The Harare City Council continued Wednesday to demolish houses it says were built illegally in the capital.
Militant municipal police, accompanied by Zimbabwe Republic Police officers, demolished houses in Budiriro 4 under various cooperatives, namely Ngungunyana, Tembwe and Tabudirira.
An unknown number of residents were arrested as they protested the demolitions.
There were pockets of violence that erupted in the process but the municipal police prevailed in the end with more houses expected to be destroyed Thursday.
The local authority says it is targeting 19 settlements it says are illegal in and around the capital.
Affected residents in Budiriro were furious, charging councilors worked in cahoots with government officials to allocate land to cooperatives , most of which are linked to Zanu PF, knowing too well that they were cheating the poor of hard-earned cash.
“How can they say we are illegal settlements when the authorities, especially the Zanu PF government, know how we go here,” said an angry Carlos Machingura of Together as One Cooperative in Budiriro.
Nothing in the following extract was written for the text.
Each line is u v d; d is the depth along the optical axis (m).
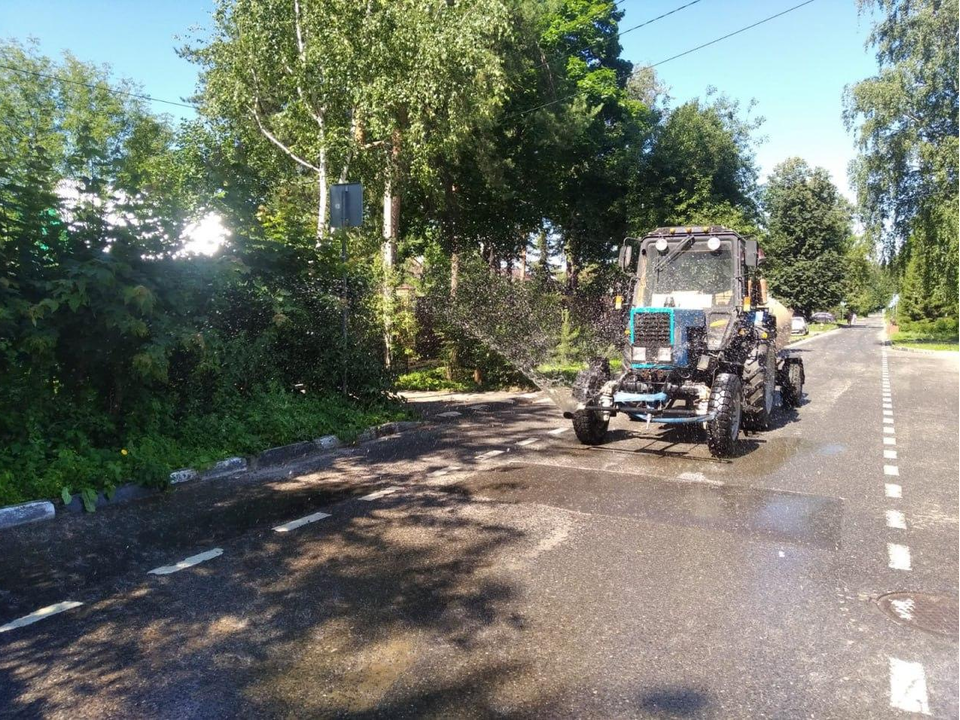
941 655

“What is worse is that they are being so insensitive forgetting that we did not just settle ourselves here,” he said.
“I personally went to buy land from council and was personally driven by a senior official to this co-operative, they said council no longer sold land to people. They wanted our votes and now they do not care about us. It really is painful.”
Machingura says people are worried that they may never recover the money they used to buy the land on which they were constructing their houses.
“I paid $6,000 for this stand because before the election they were saying the president is saying everyone should be a homeowner and now we cannot sleep knowing too well they are coming to demolish our houses,” he said.
The Harare City Council maintains it is trying to crackdown on illegal structures. Observers have described the demolitions as another “Operation Murambatsvina” or Operation Clean-Up Filth that saw thousands left homeless in 2005.